Les entreprises du secteur ont d’ores et déjà pu bénéficier de nombreuses mesures :

  • 6,2 milliards d'euros de prêts garantis par l'Etat ont déjà été préaccordés à 50 000 entreprises du secteur, soit près de 10 % du total des prêts garantis par l'Etat.

  • 1, 4 million de salariés ont pu bénéficier des mesures de chômage partiel ;

  • Les mesures de reports de charges et le Fonds de Solidarité ont concerné le secteur.


Mais le gouvernement a souhaité aller plus loin et a élaboré un ensemble de mesures de soutien s’organisent en 3 temps :

  • l’urgence ;

  • le temps moyen du déconfinement ;

  • le long terme, la reconquête de la place de la France au premier rang du tourisme mondial.



Pour faire face à l’urgence 

Le Fonds de solidarité restera ouvert pour les entreprises du secteur hôtellerie, restauration, tourisme jusqu'à la fin de l'année 2020. Son accès sera élargi à des entreprises de plus grande taille, jusqu'à 20 salariés et jusqu'à 2 millions d'euros de chiffre d'affaires. L'aide qui sera versée pourra aller jusqu'à 10 000 euros. Le fonds est également ouvert aux indépendants.
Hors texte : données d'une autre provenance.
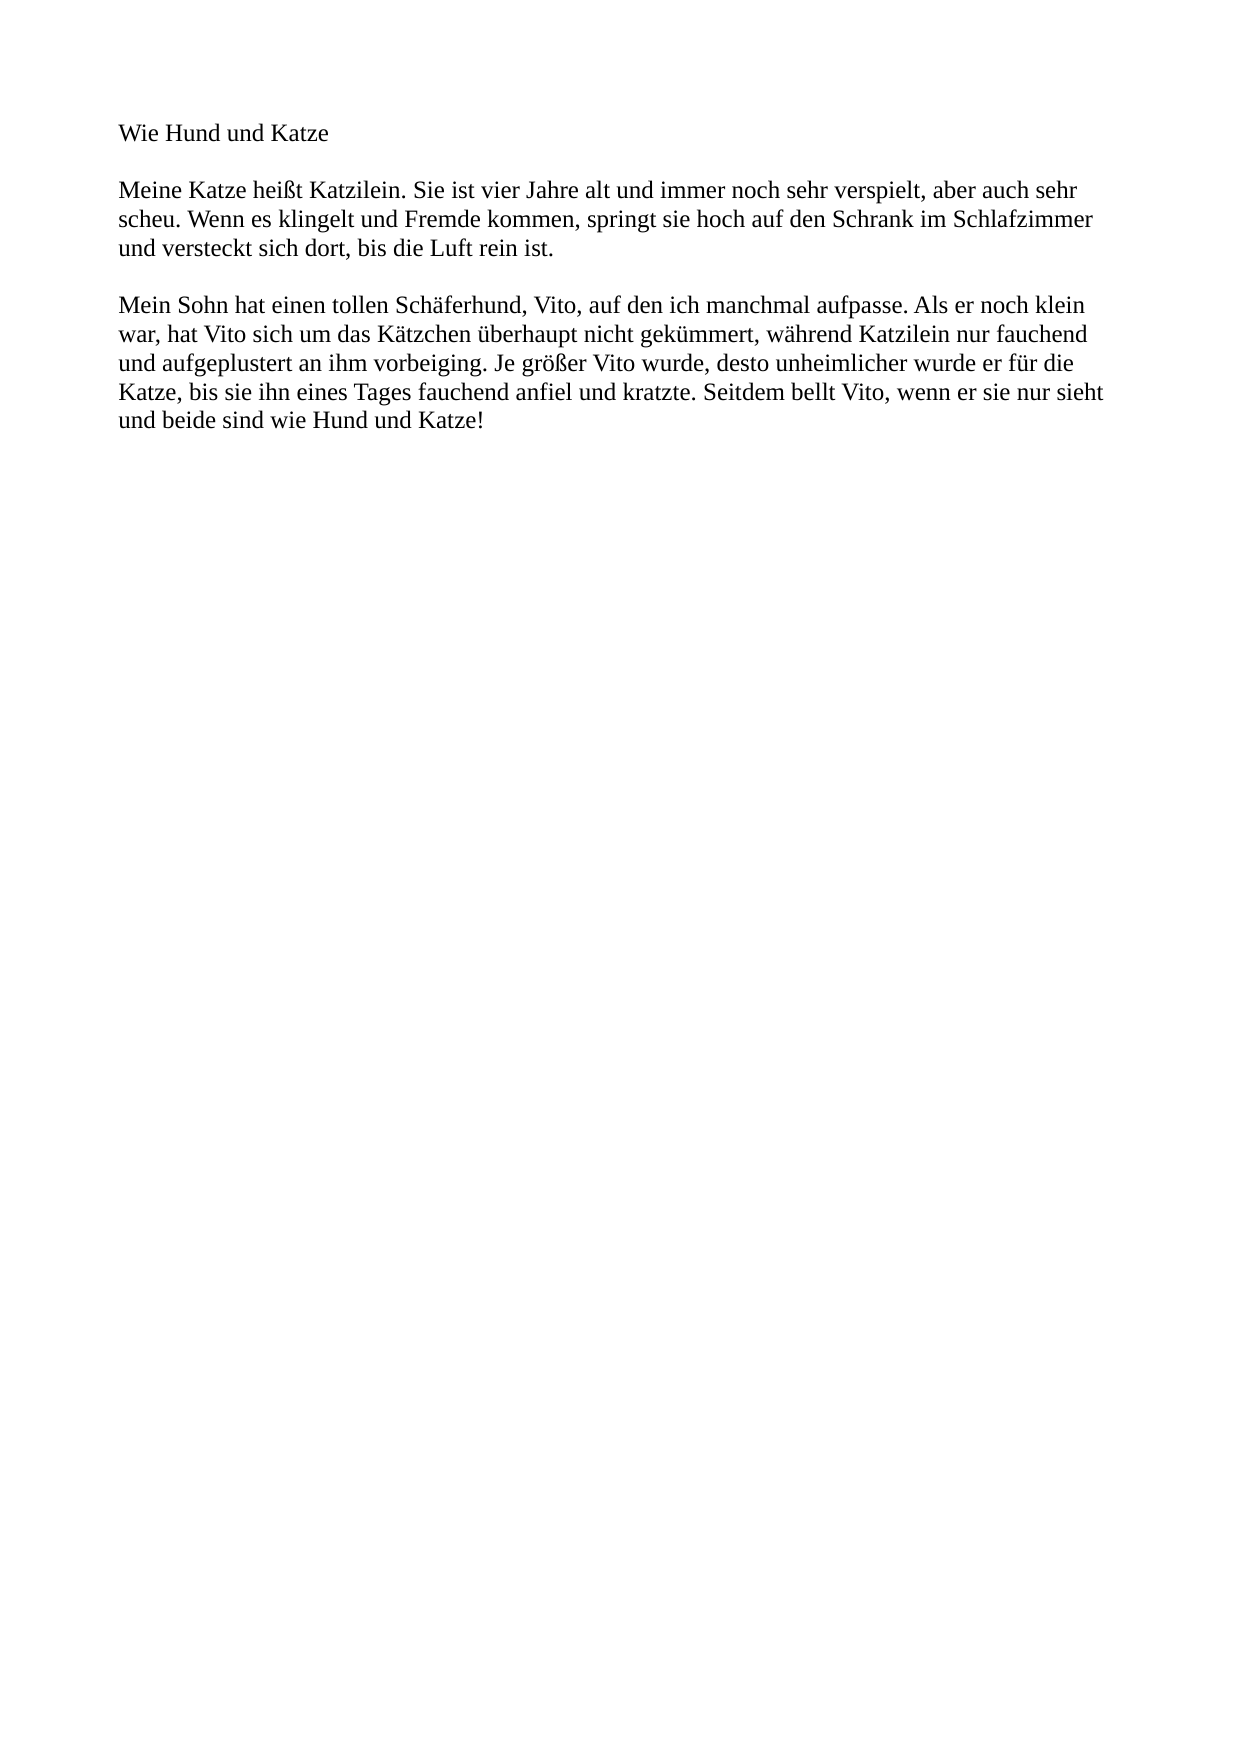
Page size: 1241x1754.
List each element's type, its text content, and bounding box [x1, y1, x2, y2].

text Mein Sohn hat einen tollen Schäferhund, Vito, auf den ich manchmal aufpasse. Als er noch klein war, hat Vito sich um das Kätzchen überhaupt nicht gekümmert, während Katzilein nur fauchend und aufgeplustert an ihm vorbeiging. Je größer Vito wurde, desto unheimlicher wurde er für die Katze, bis sie ihn eines Tages fauchend anfiel und kratzte. Seitdem bellt Vito, wenn er sie nur sieht und beide sind wie Hund und Katze! [118, 291, 1122, 434]
text Meine Katze heißt Katzilein. Sie ist vier Jahre alt und immer noch sehr verspielt, aber auch sehr scheu. Wenn es klingelt und Fremde kommen, springt sie hoch auf den Schrank im Schlafzimmer und versteckt sich dort, bis die Luft rein ist. [118, 176, 1122, 262]
text Wie Hund und Katze [118, 118, 1122, 147]
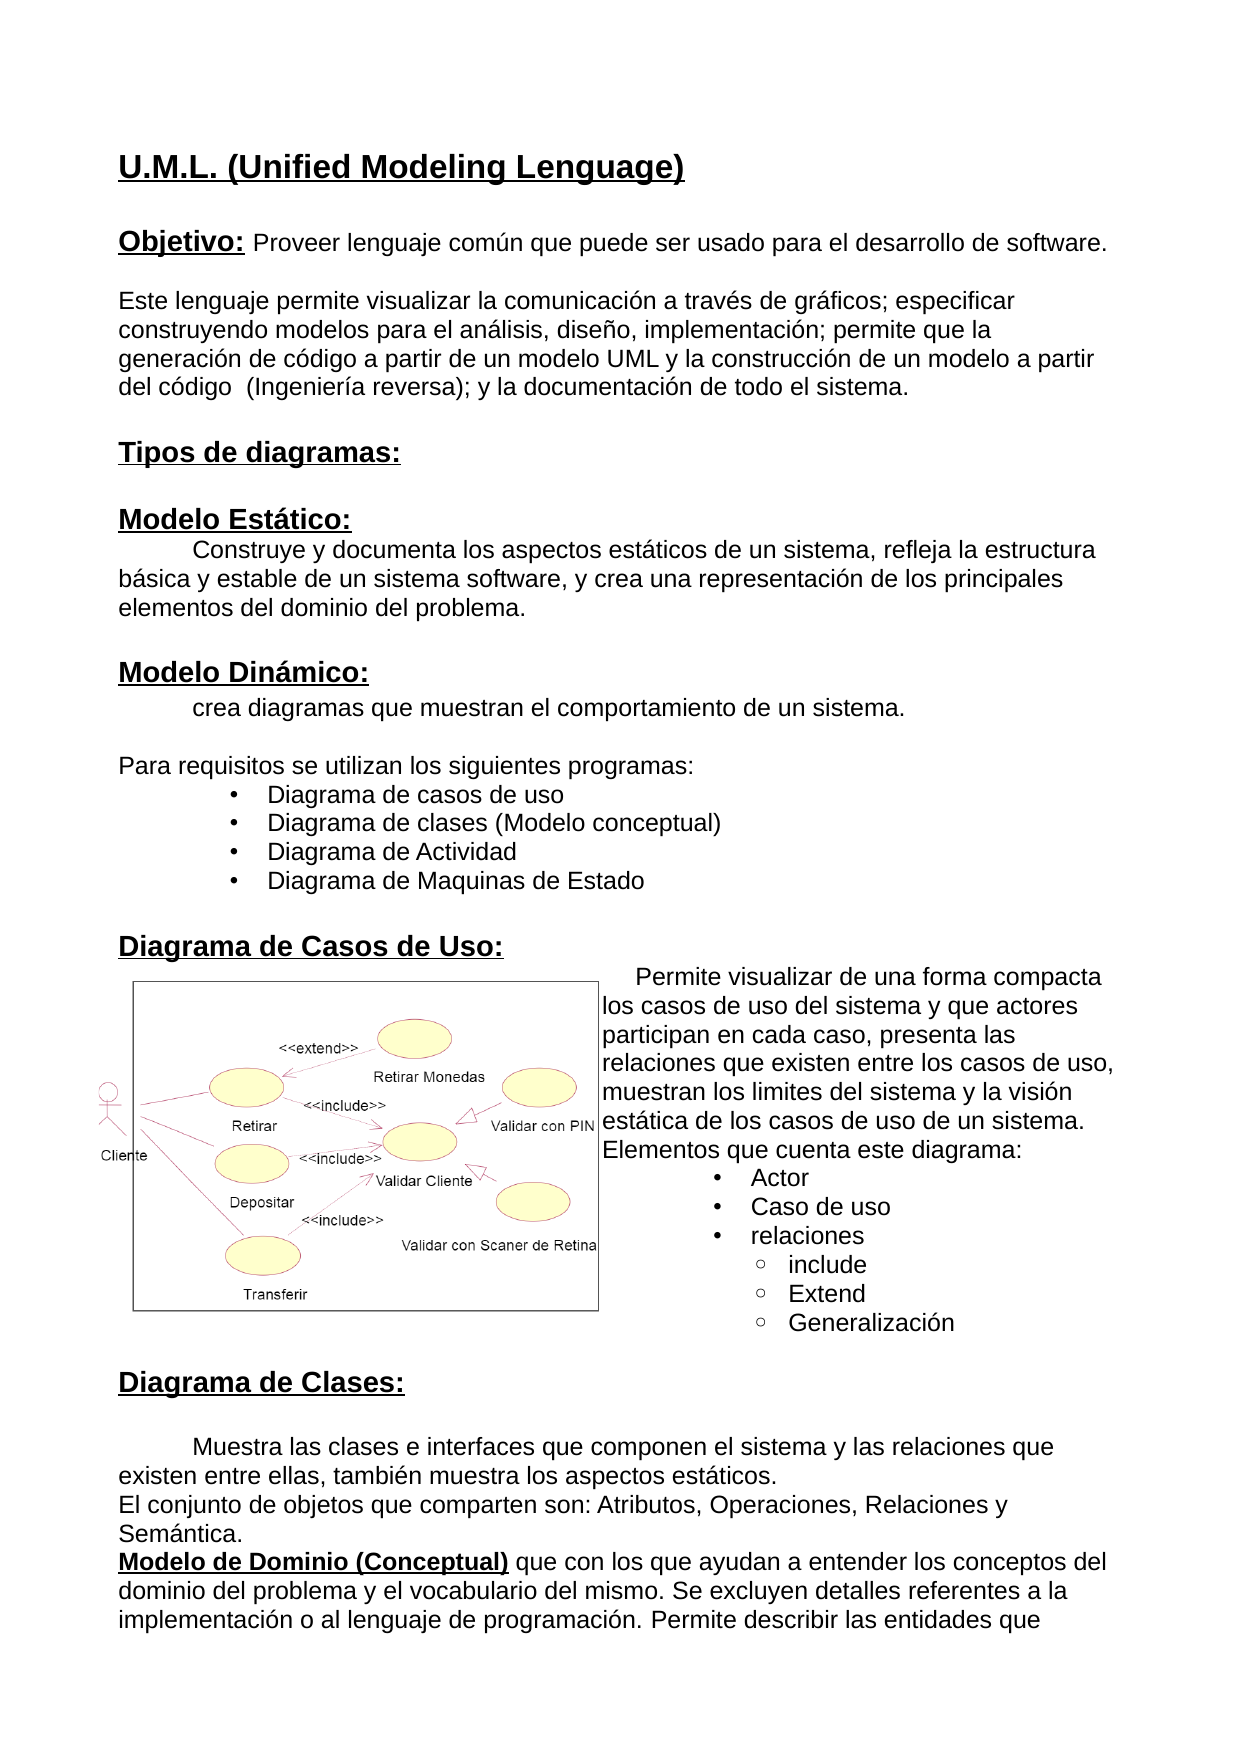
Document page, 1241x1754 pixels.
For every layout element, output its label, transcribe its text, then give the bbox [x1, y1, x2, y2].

list Caso de uso [602, 1192, 1122, 1221]
list Diagrama de Maquinas de Estado [229, 866, 1122, 895]
text Este lenguaje permite visualizar la comunicación a través de gráficos; especificar construyendo modelos para el análisis, diseño, implementación; permite que la generación de código a partir de un modelo UML y la construcción de un modelo a partir del código (Ingeniería reversa); y la documentación de todo el sistema. [118, 286, 1122, 401]
text crea diagramas que muestran el comportamiento de un sistema. [118, 688, 1122, 722]
text Modelo Estático: [118, 502, 1122, 535]
text Modelo Dinámico: [118, 655, 1122, 688]
list Diagrama de Actividad [229, 837, 1122, 866]
list Actor [602, 1163, 1122, 1192]
text Permite visualizar de una forma compacta los casos de uso del sistema y que actores participan en cada caso, presenta las relaciones que existen entre los casos de uso, muestran los limites del sistema y la visión estática de los casos de uso de un sistema. [118, 962, 1122, 1134]
text Diagrama de Clases: [118, 1365, 1122, 1399]
text Objetivo: Proveer lenguaje común que puede ser usado para el desarrollo de software. [118, 224, 1122, 257]
list Diagrama de clases (Modelo conceptual) [229, 808, 1122, 837]
text Tipos de diagramas: [118, 434, 1122, 468]
text Diagrama de Casos de Uso: [118, 928, 1122, 962]
picture [98, 977, 602, 1313]
list Generalización [267, 1308, 1122, 1336]
text Elementos que cuenta este diagrama: [602, 1134, 1122, 1163]
list relaciones [602, 1221, 1122, 1250]
text El conjunto de objetos que comparten son: Atributos, Operaciones, Relaciones y Semántica. [118, 1490, 1122, 1547]
list include [602, 1250, 1122, 1279]
list Diagrama de casos de uso [229, 779, 1122, 808]
text Muestra las clases e interfaces que componen el sistema y las relaciones que existen entre ellas, también muestra los aspectos estáticos. [118, 1432, 1122, 1490]
text U.M.L. (Unified Modeling Lenguage) [118, 147, 1122, 185]
list Extend [602, 1279, 1122, 1308]
text Construye y documenta los aspectos estáticos de un sistema, refleja la estructura básica y estable de un sistema software, y crea una representación de los principales elementos del dominio del problema. [118, 535, 1122, 621]
text Modelo de Dominio (Conceptual) que con los que ayudan a entender los conceptos del dominio del problema y el vocabulario del mismo. Se excluyen detalles referentes a la implementación o al lenguaje de programación. Permite describir las entidades que [118, 1547, 1122, 1633]
text Para requisitos se utilizan los siguientes programas: [118, 751, 1122, 779]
Les dispositifs de prêts au secteur hôtellerie, restauration, tourisme seront renforcés : un “prêt garanti État saison” sera mis en place, ses conditions seront plus favorables que celles du prêt garanti État classique, avec notamment un plafond qui pourra atteindre le chiffre d'affaires des 3 meilleurs mois de l'année précédente, soit bien au-delà des 25% de CA jusqu’alors possibles.

L'enveloppe des prêts tourisme de Bpifrance, qui sont plébiscités par le secteur, sera portée de 250 millions à 1 milliard d'euros.

Les banques se sont engagées à systématiquement proposer aux PME du secteur un report des mensualités de tous leurs prêts sur 12 mois, et non pas simplement sur les 6 mois.

Les entreprises du secteur hôtellerie, restauration, tourisme sont exonérées des cotisations sociales patronales entre mars et juin. Cette exonération sera prolongée tant que la fermeture durera. Un crédit de cotisations de 20 % des salaires versés depuis février sera par ailleurs accordé aux entreprises pour accompagner la reprise d'activité. Ce crédit de cotisations sera imputable sur l'ensemble des cotisations dues. Au total, ces allègements de cotisations représentent plus de 2 milliards d'euros d'aides directes au secteur.


Un plan d'investissement accompagne ce plan global

Un plan d'investissements en fonds propres de 1,3 milliard d'euros sera porté par la Caisse des Dépôts et par Bpifrance. Ce plan d’investissement en fonds propres va créer un effet de levier et générer des investissements privés pour atteindre un chiffre global d'environ 7 milliards d'euros.

Le Gouvernement soutient aussi le pouvoir d’achat des Français et la demande en direction du secteur de la restauration en doublant le plafond d'utilisation des tickets restaurant (à 38€) à compter de la réouverture des restaurants et en faisant en sorte qu’ils soient utilisables le week-end.


Concrètement pour les français 

A l'occasion du conseil interministériel, le Premier Ministre a évoqué la perspective d'une réouverture des hôtels, restaurants et lieux de tourisme dans les prochaines semaines. 

La date de réouverture des cafés-restaurants sera fixée dans la semaine du 25 mai. Elle pourra être envisagée le 2 juin dans les départements verts si l’évolution de l’épidémie ne se dégrade pas et si les mesures sanitaires recommandées sont parfaitement respectées.

Sous réserve de possibles restrictions très localisées en fonction de l'évolution de l'épidémie, « il est raisonnable de penser que les Français pourront partir en vacances en juillet et en août » (Édouard Philippe).

Les Français peuvent réserver pour leurs vacances d'été, d'autant plus que les acteurs du tourisme et de l’hôtellerie se sont engagés à rembourser intégralement les réservations si l’évolution de l’épidémie ne rendrait pas possible le départ en vacances.

L’objectif prioritaire du Gouvernement est d’éviter le risque d’une deuxième vague qui annulerait les efforts des Français pendant deux mois de confinement.